▶ **Task details**
Transcribe the passage of the blog excerpt from "Much has been" to "and Eric Morecambe.", keeping every word and punctuation mark unchanged.

▶ **Selection**
Begin
29 June 2009

The idea of Italy and quantum theory

Just as important as choosing a good holiday book is timing the finishing of your old book, so you can dip into your new read as the plane prepares for takeoff. For my recent trip to Italy, I mistimed this slightly, and ended up finishing off a book on quantum theory* as I travelled to Verona. So as I jetted off, I was trying to wind up thoughts on the Heisenberg Uncertainty Principle, Bosons versus Fermions, and the non-existence of gravity ahead of a weekend of sightseeing and opera.

But actually it was a better complement for the visit than I had thought, as I sat in Verona airport during a 2.5 hour delay caused by, apparently, nothing at all. As you will all no doubt know, there is a contradiction at the heart of quantum theory - whereby particles can not only be in two states at the same time, but in two places at the same time. Furthermore, the whole universe is held together by the balance of matter and anti-matter, particles and anti-particles who annihilate each other upon meeting. To many scientists, the only way to adequately explain the freaky things that happen at the atomic level is the existence of parallel universes.

If this is true, then somewhere there is another Britain made of achingly beautiful cities, serving delicious, cared-for food, with a history for creating passionate art and a language that sings to the soul. Similarly, there is an Italy where transport turns up roughly where and when it should, where you can rely on things to be open when they say they will be, and the prime minister doesn't own half the media. I can go to Italy to enjoy the things that depress me about Britain, and come back in time for relief from the things that would drive me to despair living in Italy. For me Italy and Britain are particle and anti-particle, spinning in opposite directions, locked in partnership as proof of their own identity and, ultimately, their own existence.

* = "Quantum Theory cannot hurt you", Patrick Chown (faber & faber, 2007) - highly recommended.

22 June 2009

House of Paine

Much has been made this year of two anniversaries of Charles Darwin - the 150th of the publication of On the Origin Of Species and the 200th of his birth. And that is as it should be for a truly great Briton and this country's most important scientific work. But another bicentennial anniversary passed recently of the death of an equally important British figure who goes unremarked these days, Thomas Paine. In the 2002 BBC poll of 100 Greatest Britons, Darwin cracked the top ten, whereas Paine reached the giddy heights of 34, just behind David Beckham and Eric Morecambe.

If Paine remains overlooked by his countrymen these days, then he hasn't necessarily fallen far, since his funeral on 8 June 1809 was attended by just 6 people. Having successfully alienated his native land, by his denunciation of the British Monarchy, he proceeded to lose American friends in his adopted country by his outspoken views on organised religion. He made it his life's work to rally against mental and physical enslavement, offending many people in the process through his refusal to compromise his principles.
End
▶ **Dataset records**
Begin
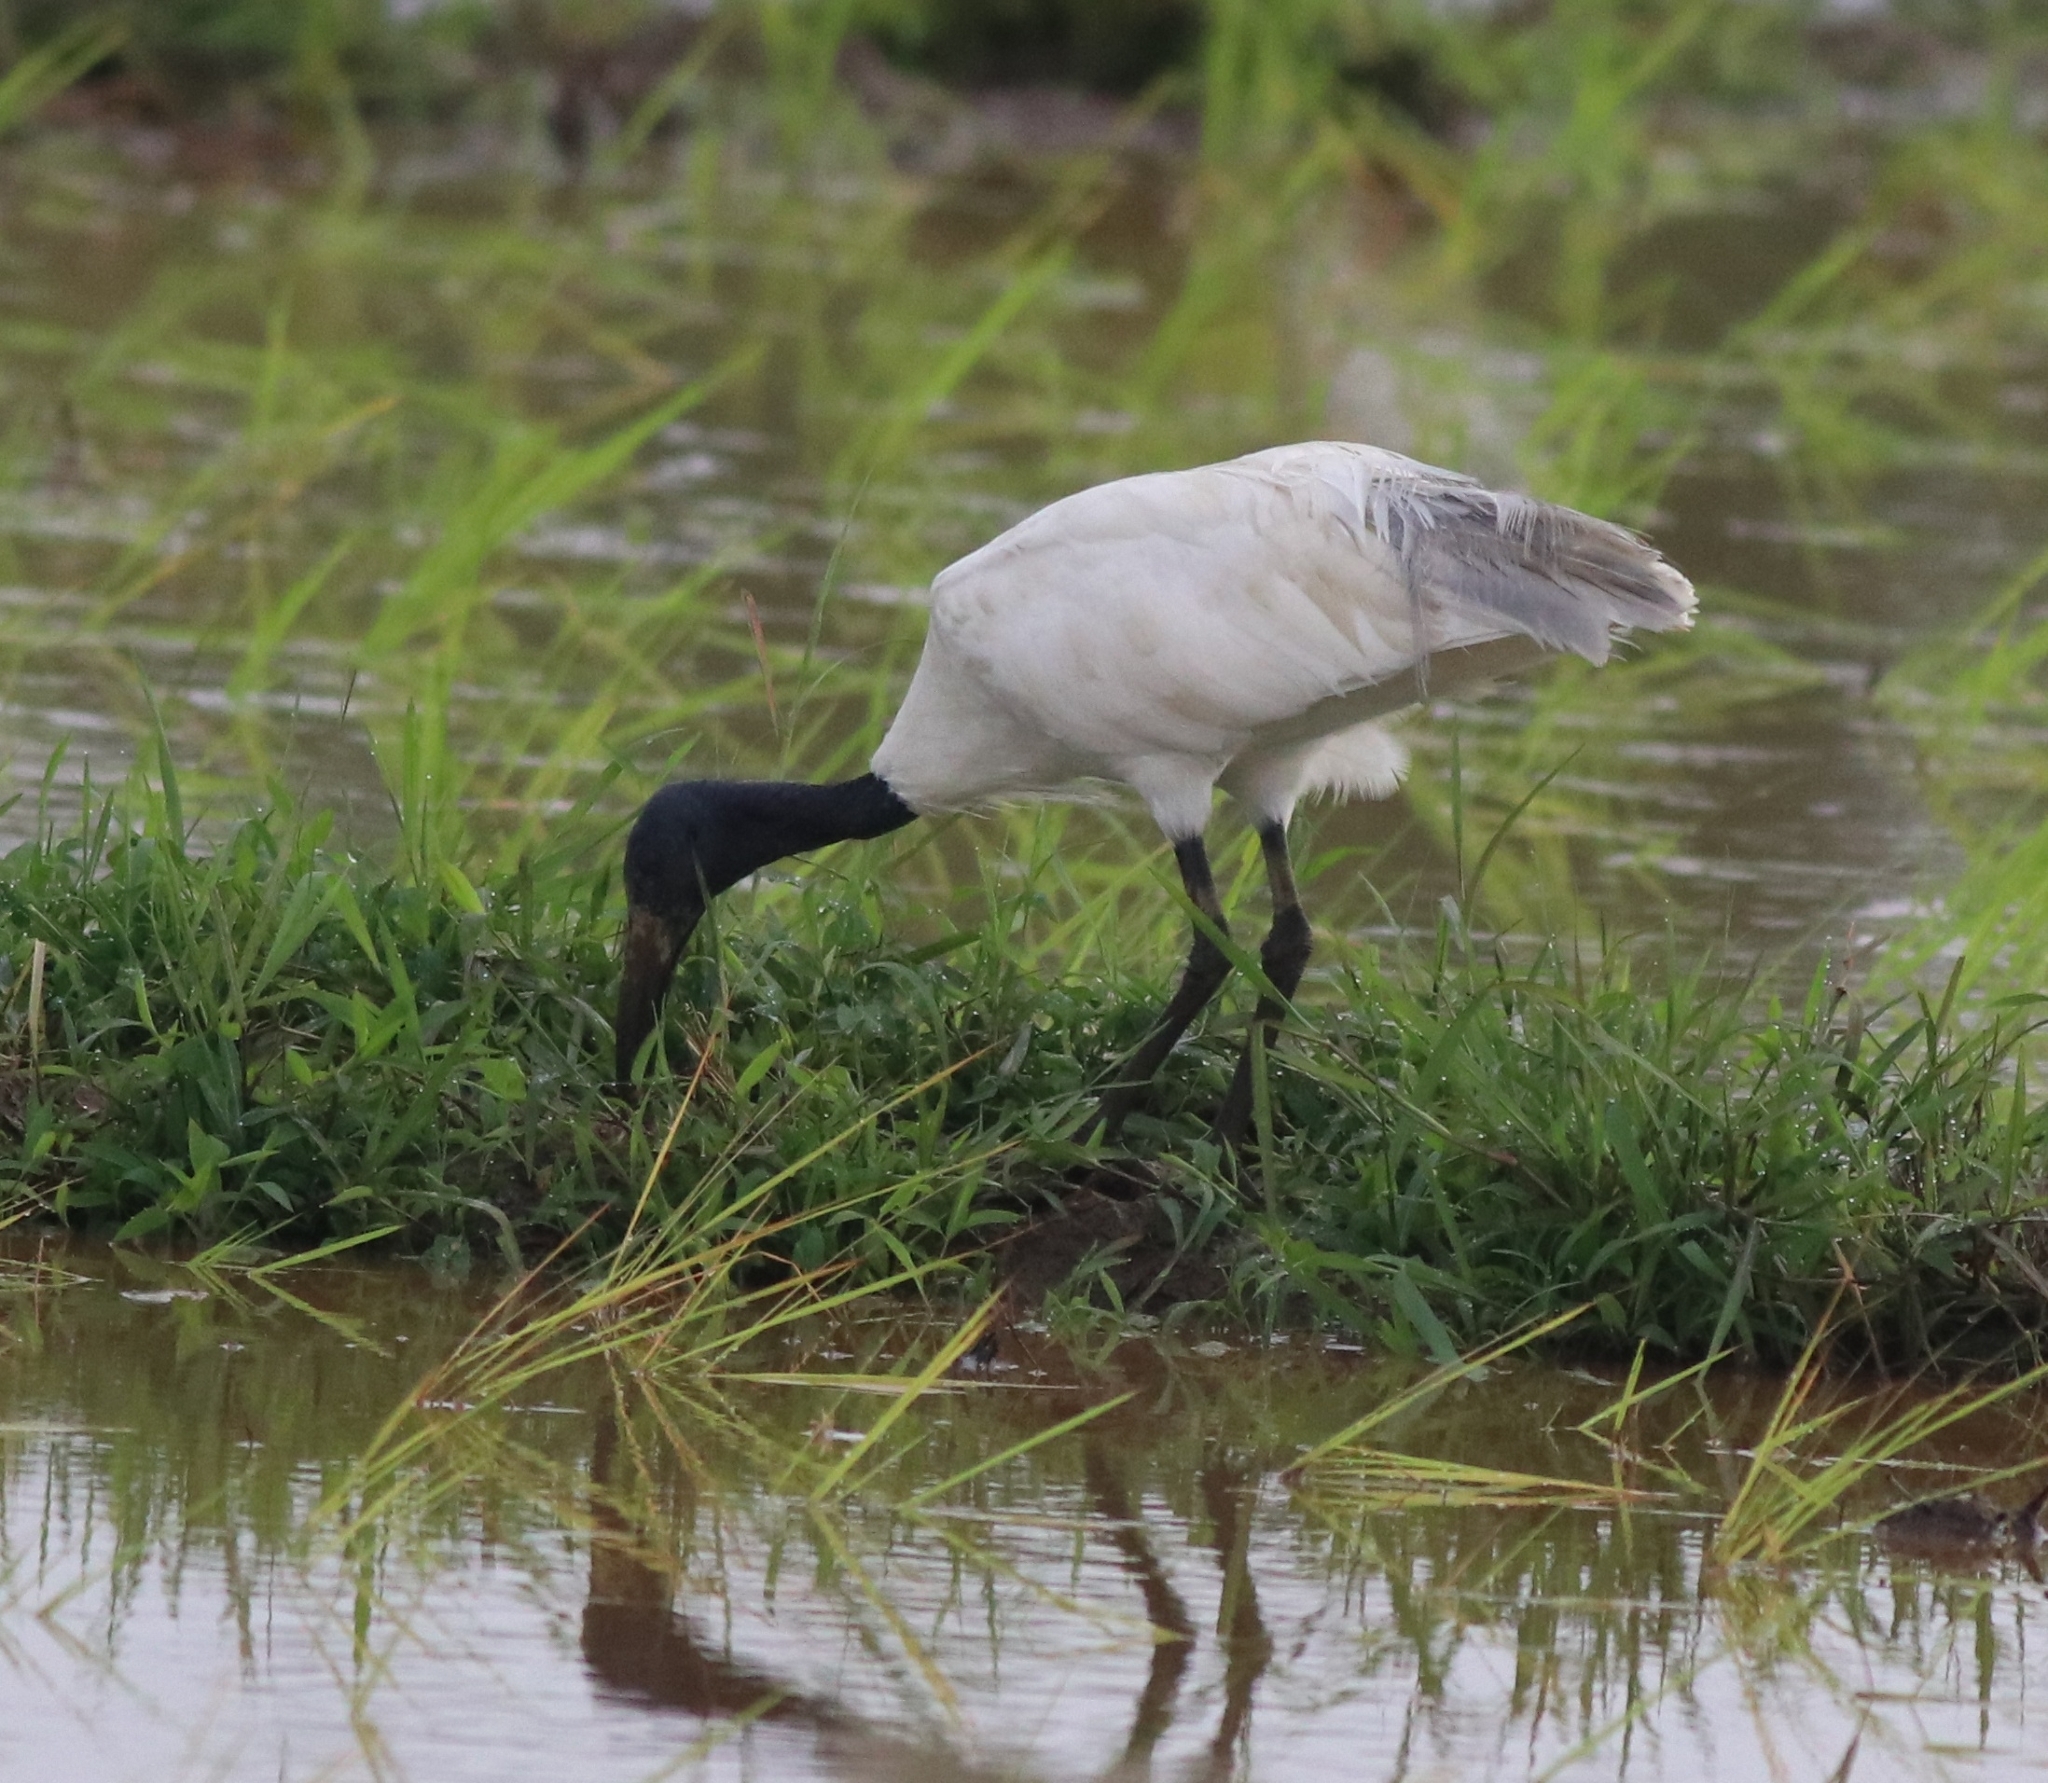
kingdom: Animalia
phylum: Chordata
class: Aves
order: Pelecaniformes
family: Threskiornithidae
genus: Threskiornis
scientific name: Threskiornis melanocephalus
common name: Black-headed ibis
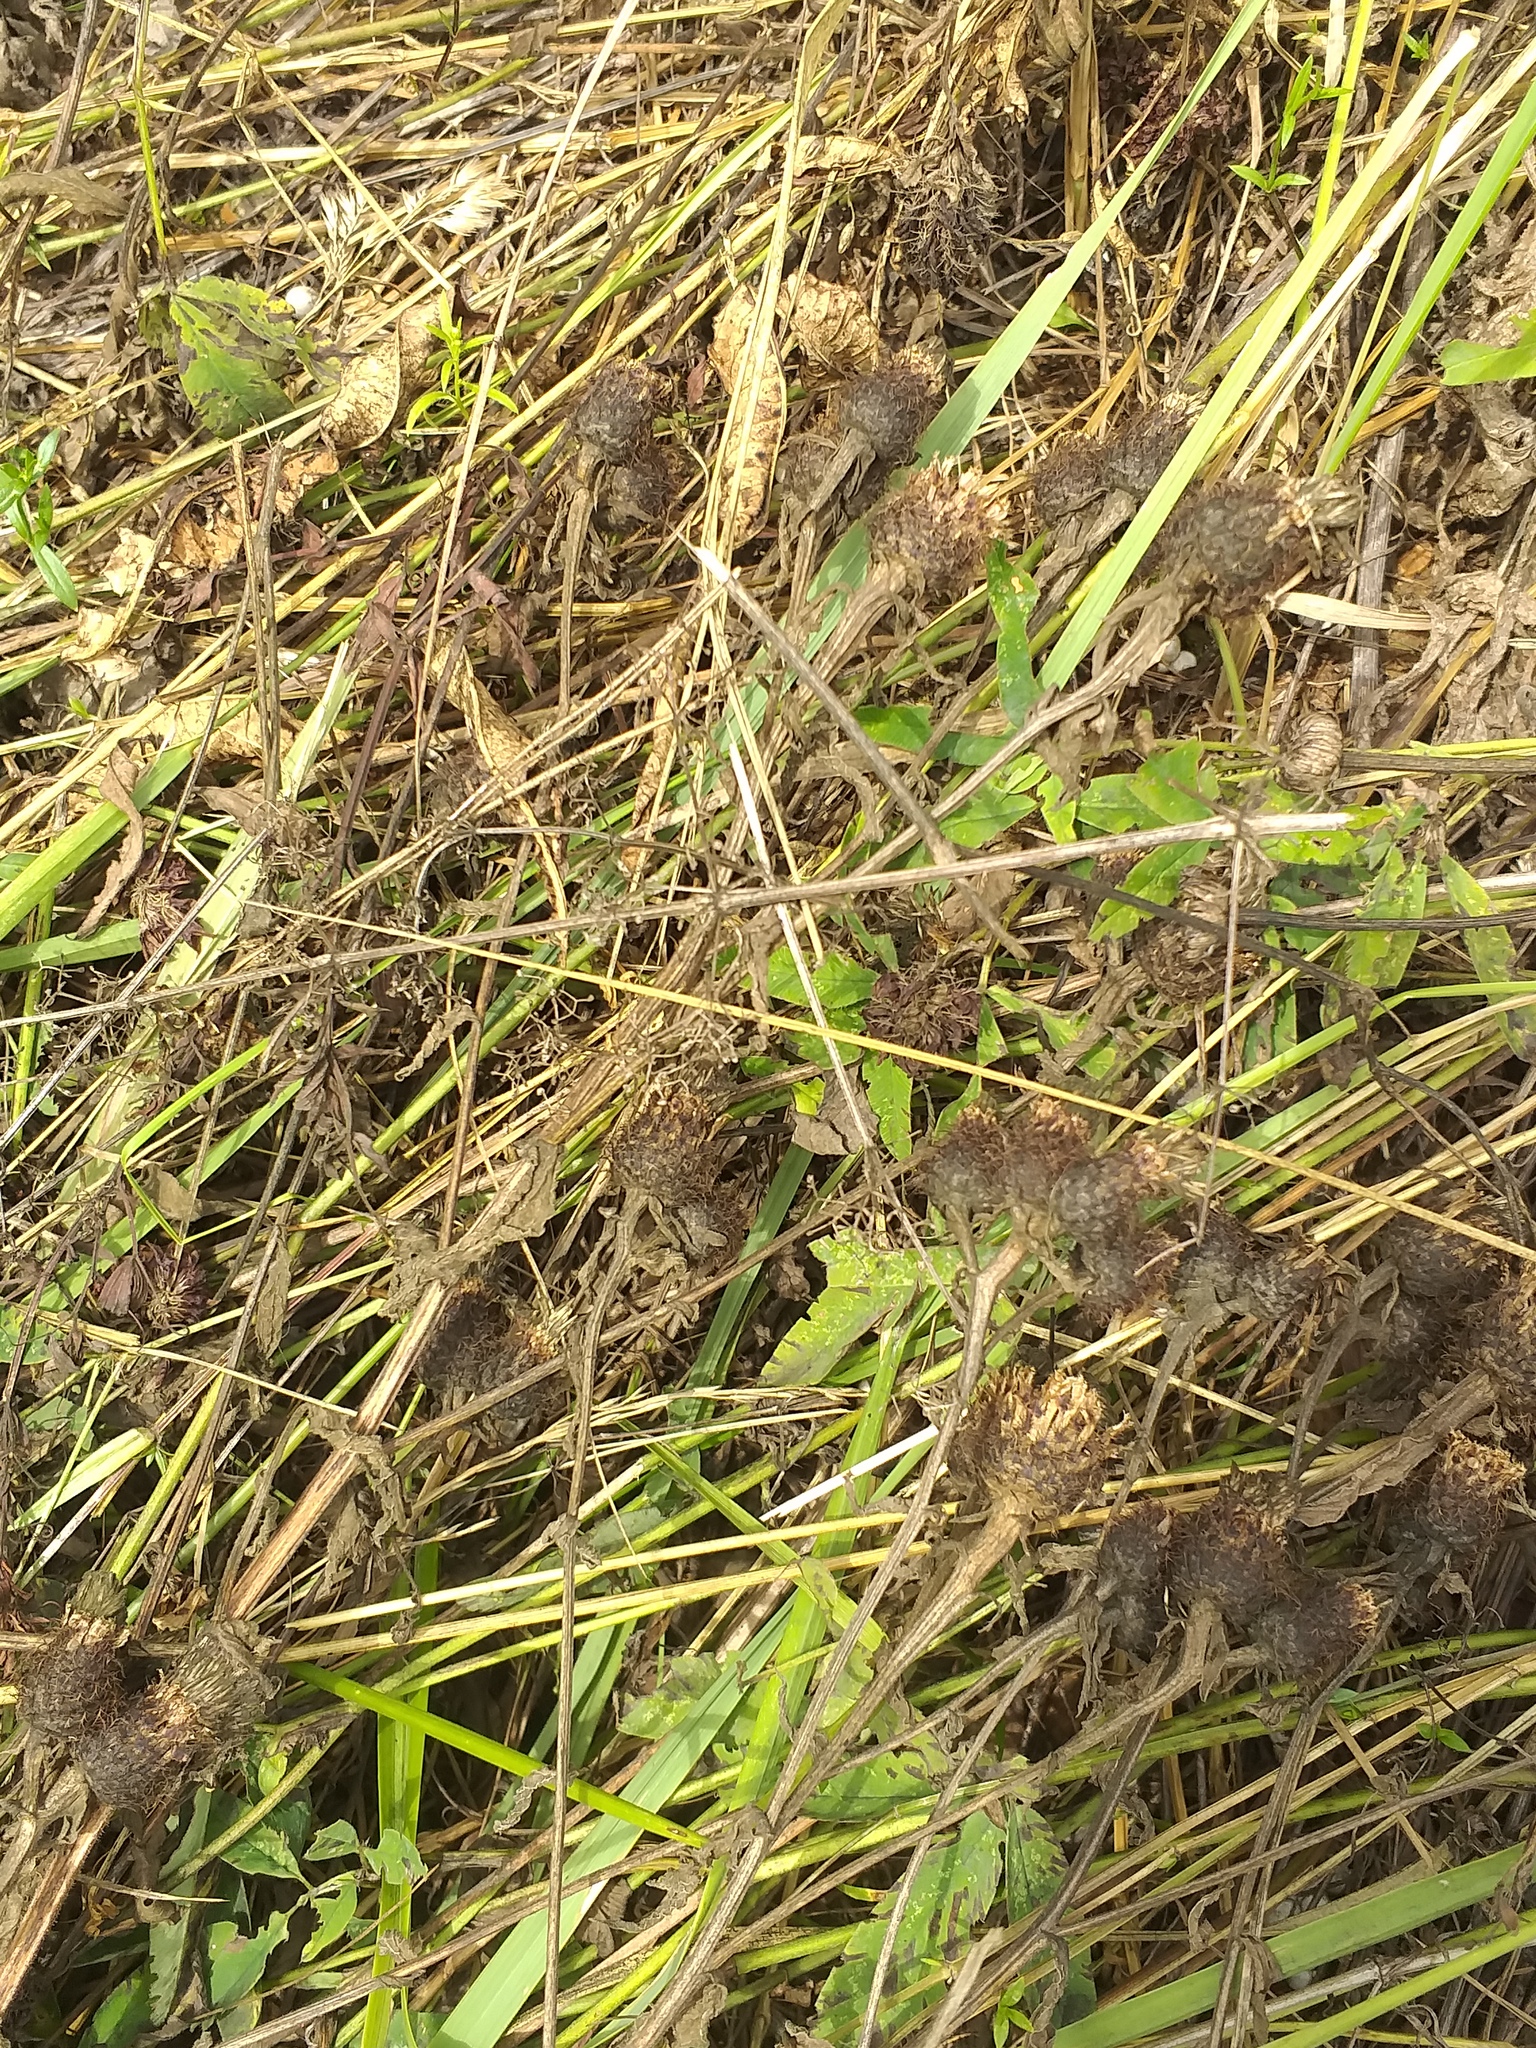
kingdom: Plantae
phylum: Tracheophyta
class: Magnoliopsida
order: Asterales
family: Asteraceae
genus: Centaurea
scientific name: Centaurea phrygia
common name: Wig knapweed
End
▶ **Response below**
Much has been made this year of two anniversaries of Charles Darwin - the 150th of the publication of On the Origin Of Species and the 200th of his birth. And that is as it should be for a truly great Briton and this country's most important scientific work. But another bicentennial anniversary passed recently of the death of an equally important British figure who goes unremarked these days, Thomas Paine. In the 2002 BBC poll of 100 Greatest Britons, Darwin cracked the top ten, whereas Paine reached the giddy heights of 34, just behind David Beckham and Eric Morecambe.